*** Given records

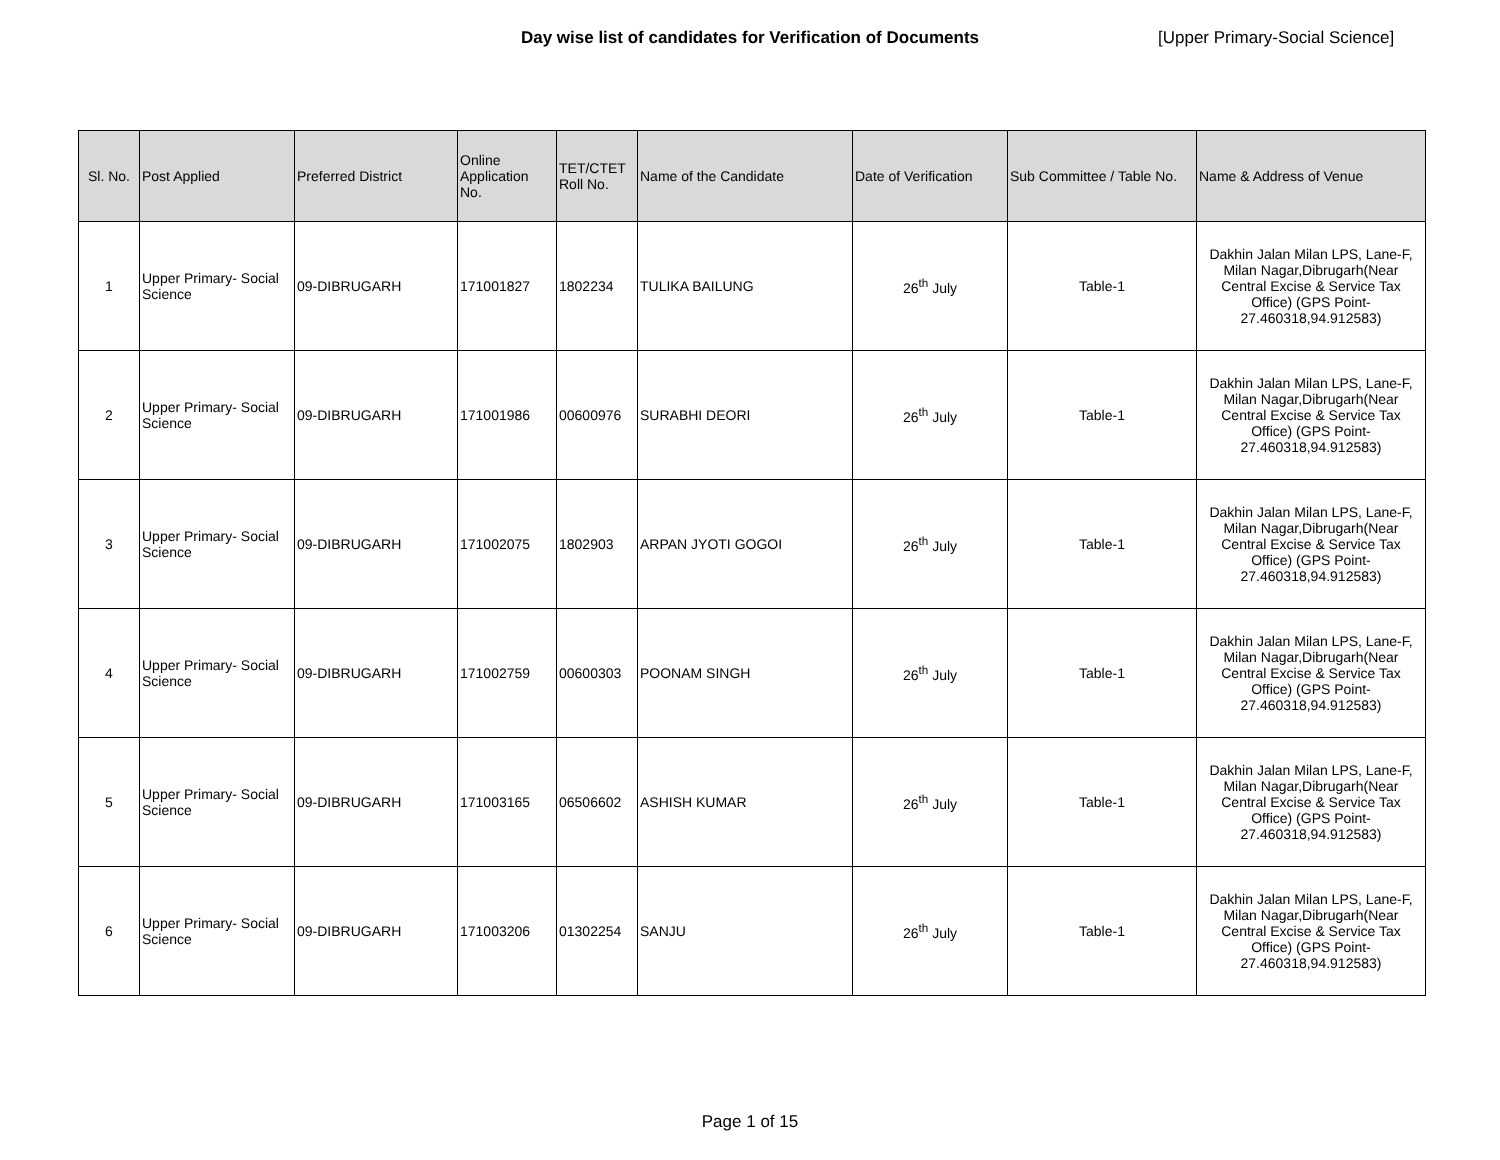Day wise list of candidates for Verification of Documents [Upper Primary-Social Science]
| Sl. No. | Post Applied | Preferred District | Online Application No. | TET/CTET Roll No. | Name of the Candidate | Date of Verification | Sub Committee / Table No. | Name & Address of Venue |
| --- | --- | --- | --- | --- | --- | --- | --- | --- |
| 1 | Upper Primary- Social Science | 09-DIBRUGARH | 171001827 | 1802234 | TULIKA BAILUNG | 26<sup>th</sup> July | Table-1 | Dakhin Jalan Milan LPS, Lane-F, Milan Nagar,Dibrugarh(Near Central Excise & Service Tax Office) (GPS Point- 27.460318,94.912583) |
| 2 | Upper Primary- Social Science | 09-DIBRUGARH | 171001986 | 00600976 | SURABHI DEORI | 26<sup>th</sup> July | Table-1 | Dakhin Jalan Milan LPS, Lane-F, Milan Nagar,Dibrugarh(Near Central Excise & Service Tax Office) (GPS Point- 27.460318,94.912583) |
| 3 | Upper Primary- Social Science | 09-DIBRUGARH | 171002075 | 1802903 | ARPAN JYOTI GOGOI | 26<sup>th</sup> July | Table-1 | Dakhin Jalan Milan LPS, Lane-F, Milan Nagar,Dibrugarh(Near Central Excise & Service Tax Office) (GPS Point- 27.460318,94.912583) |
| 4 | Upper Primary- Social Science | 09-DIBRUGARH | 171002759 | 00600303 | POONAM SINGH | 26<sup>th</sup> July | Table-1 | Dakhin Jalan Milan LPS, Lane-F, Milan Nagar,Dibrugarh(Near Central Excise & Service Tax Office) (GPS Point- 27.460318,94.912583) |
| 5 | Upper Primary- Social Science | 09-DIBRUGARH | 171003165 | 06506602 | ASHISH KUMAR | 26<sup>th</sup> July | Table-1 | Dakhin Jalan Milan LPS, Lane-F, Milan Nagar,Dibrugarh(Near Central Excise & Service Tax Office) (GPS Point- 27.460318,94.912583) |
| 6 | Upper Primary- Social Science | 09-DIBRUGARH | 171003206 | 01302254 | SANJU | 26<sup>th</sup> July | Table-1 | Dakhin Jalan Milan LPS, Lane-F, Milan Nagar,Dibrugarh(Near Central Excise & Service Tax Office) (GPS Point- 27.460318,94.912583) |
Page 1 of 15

******

Required action: All entries above must be printed again verbatim, with images excluded.

Solution:
Day wise list of candidates for Verification of Documents [Upper Primary-Social Science]
| Sl. No. | Post Applied | Preferred District | Online Application No. | TET/CTET Roll No. | Name of the Candidate | Date of Verification | Sub Committee / Table No. | Name & Address of Venue |
| --- | --- | --- | --- | --- | --- | --- | --- | --- |
| 1 | Upper Primary- Social Science | 09-DIBRUGARH | 171001827 | 1802234 | TULIKA BAILUNG | 26<sup>th</sup> July | Table-1 | Dakhin Jalan Milan LPS, Lane-F, Milan Nagar,Dibrugarh(Near Central Excise & Service Tax Office) (GPS Point- 27.460318,94.912583) |
| 2 | Upper Primary- Social Science | 09-DIBRUGARH | 171001986 | 00600976 | SURABHI DEORI | 26<sup>th</sup> July | Table-1 | Dakhin Jalan Milan LPS, Lane-F, Milan Nagar,Dibrugarh(Near Central Excise & Service Tax Office) (GPS Point- 27.460318,94.912583) |
| 3 | Upper Primary- Social Science | 09-DIBRUGARH | 171002075 | 1802903 | ARPAN JYOTI GOGOI | 26<sup>th</sup> July | Table-1 | Dakhin Jalan Milan LPS, Lane-F, Milan Nagar,Dibrugarh(Near Central Excise & Service Tax Office) (GPS Point- 27.460318,94.912583) |
| 4 | Upper Primary- Social Science | 09-DIBRUGARH | 171002759 | 00600303 | POONAM SINGH | 26<sup>th</sup> July | Table-1 | Dakhin Jalan Milan LPS, Lane-F, Milan Nagar,Dibrugarh(Near Central Excise & Service Tax Office) (GPS Point- 27.460318,94.912583) |
| 5 | Upper Primary- Social Science | 09-DIBRUGARH | 171003165 | 06506602 | ASHISH KUMAR | 26<sup>th</sup> July | Table-1 | Dakhin Jalan Milan LPS, Lane-F, Milan Nagar,Dibrugarh(Near Central Excise & Service Tax Office) (GPS Point- 27.460318,94.912583) |
| 6 | Upper Primary- Social Science | 09-DIBRUGARH | 171003206 | 01302254 | SANJU | 26<sup>th</sup> July | Table-1 | Dakhin Jalan Milan LPS, Lane-F, Milan Nagar,Dibrugarh(Near Central Excise & Service Tax Office) (GPS Point- 27.460318,94.912583) |
Page 1 of 15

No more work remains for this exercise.